[Collected data]
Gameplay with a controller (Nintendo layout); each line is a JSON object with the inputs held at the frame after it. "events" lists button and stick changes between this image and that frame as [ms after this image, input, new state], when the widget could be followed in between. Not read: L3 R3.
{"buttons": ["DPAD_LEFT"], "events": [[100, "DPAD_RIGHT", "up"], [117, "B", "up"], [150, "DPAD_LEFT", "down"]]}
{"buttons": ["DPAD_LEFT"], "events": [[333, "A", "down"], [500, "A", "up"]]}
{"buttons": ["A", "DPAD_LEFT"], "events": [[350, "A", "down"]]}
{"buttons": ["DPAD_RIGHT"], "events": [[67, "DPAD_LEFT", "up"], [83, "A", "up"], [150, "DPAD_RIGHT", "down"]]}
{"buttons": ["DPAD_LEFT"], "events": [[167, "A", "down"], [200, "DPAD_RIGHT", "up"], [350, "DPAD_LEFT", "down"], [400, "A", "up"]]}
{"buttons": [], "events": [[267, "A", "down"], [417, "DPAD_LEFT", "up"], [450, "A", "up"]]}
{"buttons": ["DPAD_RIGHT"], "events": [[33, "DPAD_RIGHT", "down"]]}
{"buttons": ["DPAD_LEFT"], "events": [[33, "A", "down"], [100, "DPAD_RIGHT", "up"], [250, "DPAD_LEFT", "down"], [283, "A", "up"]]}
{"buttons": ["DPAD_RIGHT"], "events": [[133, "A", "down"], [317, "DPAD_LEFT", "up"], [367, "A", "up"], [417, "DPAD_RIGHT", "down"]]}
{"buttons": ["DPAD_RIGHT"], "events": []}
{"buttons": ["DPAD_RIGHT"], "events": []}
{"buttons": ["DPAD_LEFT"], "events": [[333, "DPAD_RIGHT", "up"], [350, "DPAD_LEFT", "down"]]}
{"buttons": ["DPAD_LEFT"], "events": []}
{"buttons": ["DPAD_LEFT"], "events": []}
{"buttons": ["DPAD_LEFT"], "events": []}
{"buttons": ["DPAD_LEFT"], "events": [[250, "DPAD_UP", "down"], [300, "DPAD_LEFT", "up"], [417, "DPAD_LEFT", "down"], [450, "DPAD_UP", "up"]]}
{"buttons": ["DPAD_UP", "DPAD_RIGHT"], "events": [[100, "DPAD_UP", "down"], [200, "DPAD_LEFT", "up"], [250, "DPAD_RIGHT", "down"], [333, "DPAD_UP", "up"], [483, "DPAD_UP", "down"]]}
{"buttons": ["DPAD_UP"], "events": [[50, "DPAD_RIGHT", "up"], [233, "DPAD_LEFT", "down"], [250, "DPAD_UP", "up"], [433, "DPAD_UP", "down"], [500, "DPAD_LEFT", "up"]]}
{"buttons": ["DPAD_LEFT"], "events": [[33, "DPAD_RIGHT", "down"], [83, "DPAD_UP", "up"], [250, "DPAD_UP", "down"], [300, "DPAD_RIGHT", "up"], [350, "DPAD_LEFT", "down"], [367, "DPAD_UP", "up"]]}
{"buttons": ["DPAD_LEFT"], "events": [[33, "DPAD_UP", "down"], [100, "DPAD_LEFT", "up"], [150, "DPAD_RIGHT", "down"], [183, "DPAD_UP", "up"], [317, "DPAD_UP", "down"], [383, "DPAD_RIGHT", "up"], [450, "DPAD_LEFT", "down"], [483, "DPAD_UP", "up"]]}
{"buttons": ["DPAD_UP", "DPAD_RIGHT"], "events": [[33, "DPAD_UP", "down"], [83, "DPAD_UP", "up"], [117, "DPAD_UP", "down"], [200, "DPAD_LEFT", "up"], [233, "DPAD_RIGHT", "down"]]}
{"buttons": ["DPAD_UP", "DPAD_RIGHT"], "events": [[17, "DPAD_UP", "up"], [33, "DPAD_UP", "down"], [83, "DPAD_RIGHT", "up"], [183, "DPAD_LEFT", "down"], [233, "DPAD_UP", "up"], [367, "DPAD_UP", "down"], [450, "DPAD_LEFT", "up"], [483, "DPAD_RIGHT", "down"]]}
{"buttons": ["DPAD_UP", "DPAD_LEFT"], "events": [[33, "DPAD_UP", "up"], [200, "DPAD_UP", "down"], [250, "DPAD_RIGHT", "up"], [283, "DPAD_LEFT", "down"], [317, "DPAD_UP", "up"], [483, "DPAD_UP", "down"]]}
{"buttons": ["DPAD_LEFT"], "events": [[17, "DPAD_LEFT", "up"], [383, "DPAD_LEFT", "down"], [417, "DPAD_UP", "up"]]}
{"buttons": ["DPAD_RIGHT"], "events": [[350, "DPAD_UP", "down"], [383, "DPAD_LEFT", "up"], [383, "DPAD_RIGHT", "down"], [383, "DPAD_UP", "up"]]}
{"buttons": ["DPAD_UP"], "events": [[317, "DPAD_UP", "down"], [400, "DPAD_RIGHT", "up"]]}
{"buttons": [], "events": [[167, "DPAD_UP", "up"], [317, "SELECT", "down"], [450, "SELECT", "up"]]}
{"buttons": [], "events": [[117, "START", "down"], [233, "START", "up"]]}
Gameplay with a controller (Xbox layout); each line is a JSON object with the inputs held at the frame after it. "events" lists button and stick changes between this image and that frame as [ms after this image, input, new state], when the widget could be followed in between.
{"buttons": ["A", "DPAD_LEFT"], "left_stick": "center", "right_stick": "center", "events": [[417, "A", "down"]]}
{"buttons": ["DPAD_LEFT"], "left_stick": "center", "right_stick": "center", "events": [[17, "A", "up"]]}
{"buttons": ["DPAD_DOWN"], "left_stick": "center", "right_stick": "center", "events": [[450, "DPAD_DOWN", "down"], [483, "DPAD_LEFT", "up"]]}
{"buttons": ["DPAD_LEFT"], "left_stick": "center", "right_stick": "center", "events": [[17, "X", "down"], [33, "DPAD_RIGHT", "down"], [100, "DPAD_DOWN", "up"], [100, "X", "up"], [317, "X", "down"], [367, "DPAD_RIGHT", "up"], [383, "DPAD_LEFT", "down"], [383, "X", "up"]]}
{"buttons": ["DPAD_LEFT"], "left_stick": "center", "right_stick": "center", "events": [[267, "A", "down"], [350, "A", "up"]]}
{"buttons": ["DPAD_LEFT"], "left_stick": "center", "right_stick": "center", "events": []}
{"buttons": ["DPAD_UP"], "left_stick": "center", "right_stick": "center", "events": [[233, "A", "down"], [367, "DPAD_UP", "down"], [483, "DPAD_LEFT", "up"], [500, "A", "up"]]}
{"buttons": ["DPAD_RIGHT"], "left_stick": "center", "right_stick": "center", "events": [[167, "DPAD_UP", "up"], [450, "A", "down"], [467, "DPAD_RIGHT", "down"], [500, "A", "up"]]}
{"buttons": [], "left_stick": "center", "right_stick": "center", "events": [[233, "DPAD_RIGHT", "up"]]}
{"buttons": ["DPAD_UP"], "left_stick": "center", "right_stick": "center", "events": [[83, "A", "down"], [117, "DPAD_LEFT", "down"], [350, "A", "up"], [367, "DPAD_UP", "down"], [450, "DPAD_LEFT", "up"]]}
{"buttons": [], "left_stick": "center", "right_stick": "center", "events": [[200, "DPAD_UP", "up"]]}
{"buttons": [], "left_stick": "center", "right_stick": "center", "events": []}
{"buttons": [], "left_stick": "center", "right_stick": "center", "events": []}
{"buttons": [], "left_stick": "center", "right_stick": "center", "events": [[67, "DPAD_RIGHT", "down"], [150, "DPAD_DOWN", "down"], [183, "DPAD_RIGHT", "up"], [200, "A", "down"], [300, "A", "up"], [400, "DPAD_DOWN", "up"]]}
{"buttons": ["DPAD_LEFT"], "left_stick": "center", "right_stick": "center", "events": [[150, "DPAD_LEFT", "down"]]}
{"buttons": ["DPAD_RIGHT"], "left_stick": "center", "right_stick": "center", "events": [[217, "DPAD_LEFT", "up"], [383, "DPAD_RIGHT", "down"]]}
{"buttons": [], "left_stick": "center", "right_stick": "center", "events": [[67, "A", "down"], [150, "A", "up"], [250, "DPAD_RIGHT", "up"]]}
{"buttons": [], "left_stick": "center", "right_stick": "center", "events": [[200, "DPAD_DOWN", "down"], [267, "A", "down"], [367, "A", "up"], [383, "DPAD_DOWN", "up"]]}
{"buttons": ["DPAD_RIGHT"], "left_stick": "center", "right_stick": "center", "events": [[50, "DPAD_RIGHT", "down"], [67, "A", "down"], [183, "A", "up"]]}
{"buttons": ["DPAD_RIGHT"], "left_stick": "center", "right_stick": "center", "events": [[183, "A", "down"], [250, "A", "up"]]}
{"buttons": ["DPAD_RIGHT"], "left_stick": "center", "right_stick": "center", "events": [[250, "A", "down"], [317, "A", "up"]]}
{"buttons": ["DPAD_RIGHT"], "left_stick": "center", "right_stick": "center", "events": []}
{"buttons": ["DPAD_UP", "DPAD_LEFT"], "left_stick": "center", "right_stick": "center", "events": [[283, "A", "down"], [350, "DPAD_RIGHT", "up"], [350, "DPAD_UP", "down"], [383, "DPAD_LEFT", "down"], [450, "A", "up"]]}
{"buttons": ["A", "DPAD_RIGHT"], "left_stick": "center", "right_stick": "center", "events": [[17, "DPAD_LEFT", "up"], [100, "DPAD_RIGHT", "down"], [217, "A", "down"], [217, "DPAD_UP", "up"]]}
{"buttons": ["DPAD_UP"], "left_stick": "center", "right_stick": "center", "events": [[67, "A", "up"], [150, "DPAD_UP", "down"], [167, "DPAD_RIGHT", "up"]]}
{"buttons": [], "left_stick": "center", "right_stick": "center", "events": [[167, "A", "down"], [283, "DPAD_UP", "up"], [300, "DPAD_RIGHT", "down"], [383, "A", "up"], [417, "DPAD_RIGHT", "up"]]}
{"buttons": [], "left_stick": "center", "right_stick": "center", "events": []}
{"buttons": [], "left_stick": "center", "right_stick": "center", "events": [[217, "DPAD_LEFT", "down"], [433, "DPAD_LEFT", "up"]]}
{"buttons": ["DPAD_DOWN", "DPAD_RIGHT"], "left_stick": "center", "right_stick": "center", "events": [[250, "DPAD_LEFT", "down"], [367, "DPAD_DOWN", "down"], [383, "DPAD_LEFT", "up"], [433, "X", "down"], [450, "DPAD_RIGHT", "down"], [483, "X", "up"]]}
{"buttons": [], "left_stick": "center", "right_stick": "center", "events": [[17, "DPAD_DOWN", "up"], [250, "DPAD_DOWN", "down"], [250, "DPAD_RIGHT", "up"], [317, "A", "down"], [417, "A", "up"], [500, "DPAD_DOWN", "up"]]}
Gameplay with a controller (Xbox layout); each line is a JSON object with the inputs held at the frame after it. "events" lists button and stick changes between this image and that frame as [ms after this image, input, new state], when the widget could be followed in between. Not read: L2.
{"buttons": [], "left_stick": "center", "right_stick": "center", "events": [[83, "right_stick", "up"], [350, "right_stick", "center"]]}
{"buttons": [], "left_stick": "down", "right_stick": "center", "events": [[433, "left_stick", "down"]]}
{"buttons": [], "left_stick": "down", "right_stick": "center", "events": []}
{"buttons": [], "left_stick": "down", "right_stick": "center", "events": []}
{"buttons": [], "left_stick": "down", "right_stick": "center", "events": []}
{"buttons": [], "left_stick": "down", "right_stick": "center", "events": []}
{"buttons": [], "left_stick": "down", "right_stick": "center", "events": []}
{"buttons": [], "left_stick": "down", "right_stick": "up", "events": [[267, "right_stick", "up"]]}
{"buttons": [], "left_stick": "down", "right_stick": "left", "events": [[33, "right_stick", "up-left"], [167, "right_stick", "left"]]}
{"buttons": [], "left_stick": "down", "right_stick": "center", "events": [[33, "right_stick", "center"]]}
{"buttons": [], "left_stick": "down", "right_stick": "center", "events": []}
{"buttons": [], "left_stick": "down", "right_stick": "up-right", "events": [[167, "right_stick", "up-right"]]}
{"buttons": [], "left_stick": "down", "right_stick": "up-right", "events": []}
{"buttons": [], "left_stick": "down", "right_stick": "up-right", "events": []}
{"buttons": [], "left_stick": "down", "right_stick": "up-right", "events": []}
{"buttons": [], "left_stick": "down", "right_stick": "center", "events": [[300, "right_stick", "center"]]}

## About this exercise
Go over the entries above and tally the lines holding "each"; please answer with the number alone.

## Exercise output
3